For some analysts, the meeting clearly showed a nuanced approach reflecting the desire that both sides were seeking a common strategy on the issue of combating terrorism. Political criticism had been expressed by Europeans regarding the way the US approached combating terrorism and treating of prisoners in violation of international law and human rights principles. The current case of Guantanamo prisoners and US secret prisons scattered in Europe and elsewhere are the strongest to come under criticism but unfortunately no further action is proposed to investigate. Can Europe use its leverage to sway US policy in responding properly to global security and terrorism? The answer is, not likely

To this point, can we expect a balance of EU - US relations within the context of global relations? The immediate answer depends on the EU’s process of greater political unification and the ability of the EU as an effective union to tackle its problematic diversity while trying to replace US political supremacy employing leverage by its own economic policy in the third world. For example, the involvement of EU in Indonesia, in supporting the Aceh peace process and its great contribution through the multi donor trust fund for reconstruction and rehabilitation in post-Tsunami Aceh. This was a relatively successful intervention and substantially increased its leverage in the region.

It is important to note, however, that the recent EU Summit in Brussels during June 2006 clearly indicated that EU political integration needs much more times to be fully mature, this phenomenon can be learned through the rejection of Dutch and French people to ratify the European Constitution (among 25 EU member excluded Romania and Bulgaria, only 15 have ratified the Constitution).

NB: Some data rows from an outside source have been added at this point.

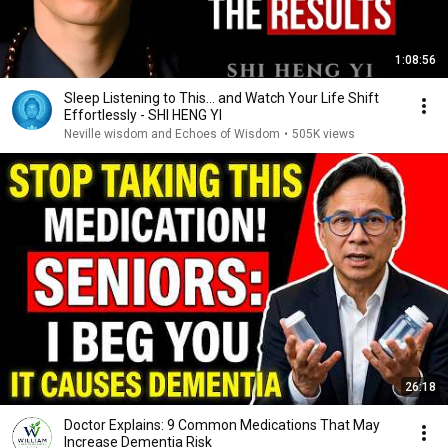
1:08:56
Sleep Listening to This… and Watch Your Life Shift
Effortlessly - SHI HENG YI
Neville wisdom and Echoes of Wisdom
•
505K views
26:18
Doctor Explains: 9 Common Medications That May
Increase Dementia Risk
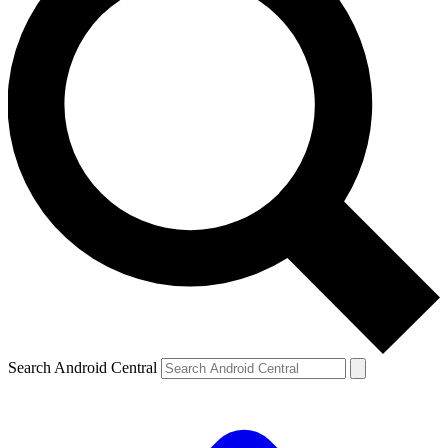
Search Android Central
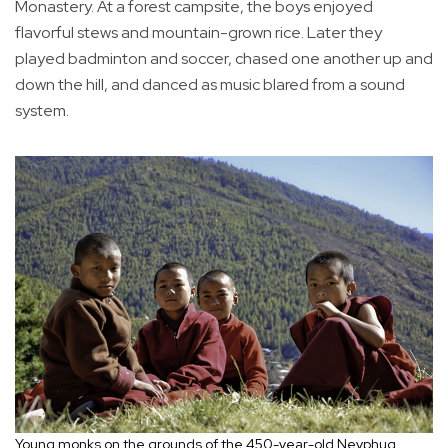
Monastery. At a forest campsite, the boys enjoyed
flavorful stews and mountain-grown rice. Later they
played badminton and soccer, chased one another up and
down the hill, and danced as music blared from a sound
system.
Young monks on the grounds of the 450-year-old Neyphug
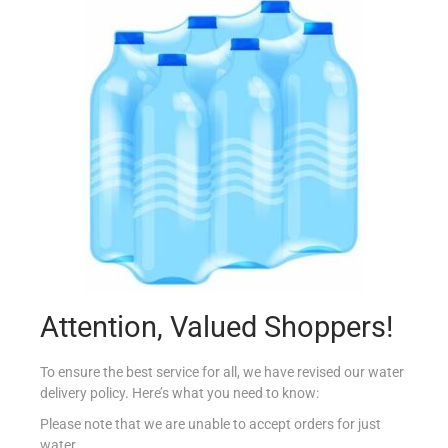
CONAD ANTICALCARE 500ML
€
1.29
Add to cart
Add to Favourites
Attention, Valued Shoppers!
To ensure the best service for all, we have revised our water
delivery policy. Here’s what you need to know:
Please note that we are unable to accept orders for just
water.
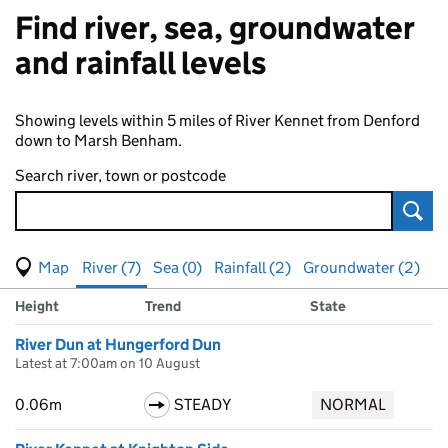
Find river, sea, groundwater
and rainfall levels
Showing levels within 5 miles of River Kennet from Denford
down to Marsh Benham.
Search river, town or postcode
Sear
View map of levels
(Visual only)
River (7)
Sea (0)
Rainfall (2)
Groundwater (2)
Measuring station
Results for , showing
river
levels
Height
Trend
State
River Dun at Hungerford Dun
Latest at 7:00am on 10 August
0.06m
STEADY
NORMAL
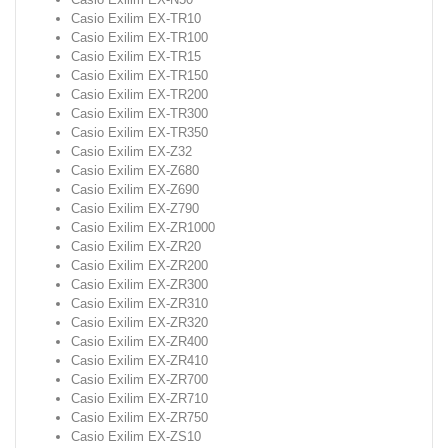
Casio Exilim EX-TR10
Casio Exilim EX-TR100
Casio Exilim EX-TR15
Casio Exilim EX-TR150
Casio Exilim EX-TR200
Casio Exilim EX-TR300
Casio Exilim EX-TR350
Casio Exilim EX-Z32
Casio Exilim EX-Z680
Casio Exilim EX-Z690
Casio Exilim EX-Z790
Casio Exilim EX-ZR1000
Casio Exilim EX-ZR20
Casio Exilim EX-ZR200
Casio Exilim EX-ZR300
Casio Exilim EX-ZR310
Casio Exilim EX-ZR320
Casio Exilim EX-ZR400
Casio Exilim EX-ZR410
Casio Exilim EX-ZR700
Casio Exilim EX-ZR710
Casio Exilim EX-ZR750
Casio Exilim EX-ZS10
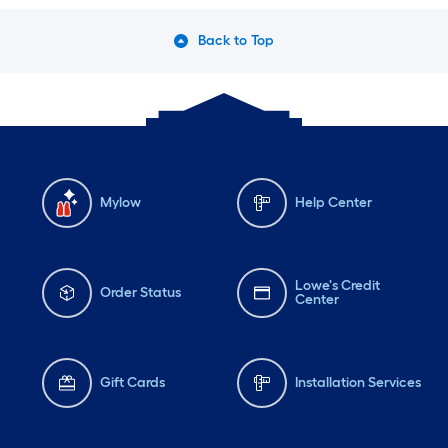
Back to Top
Mylow
Help Center
Lowe's Credit
Order Status
Center
Gift Cards
Installation Services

In scholarly language, in order to fulfill its role playing as a global force, the immediate requirement is that the EU has a solid and integrated political framework, while developing its independent security and defense policy supported by an independent military force outside of NATO. Unless this takes place the result of the giant EU is that it will always be fragmented and remain in the shadow of the US and parts of it act as merely a part of “US coalition of the willing”. It is for this reason that the US vehemently opposes such an initiative.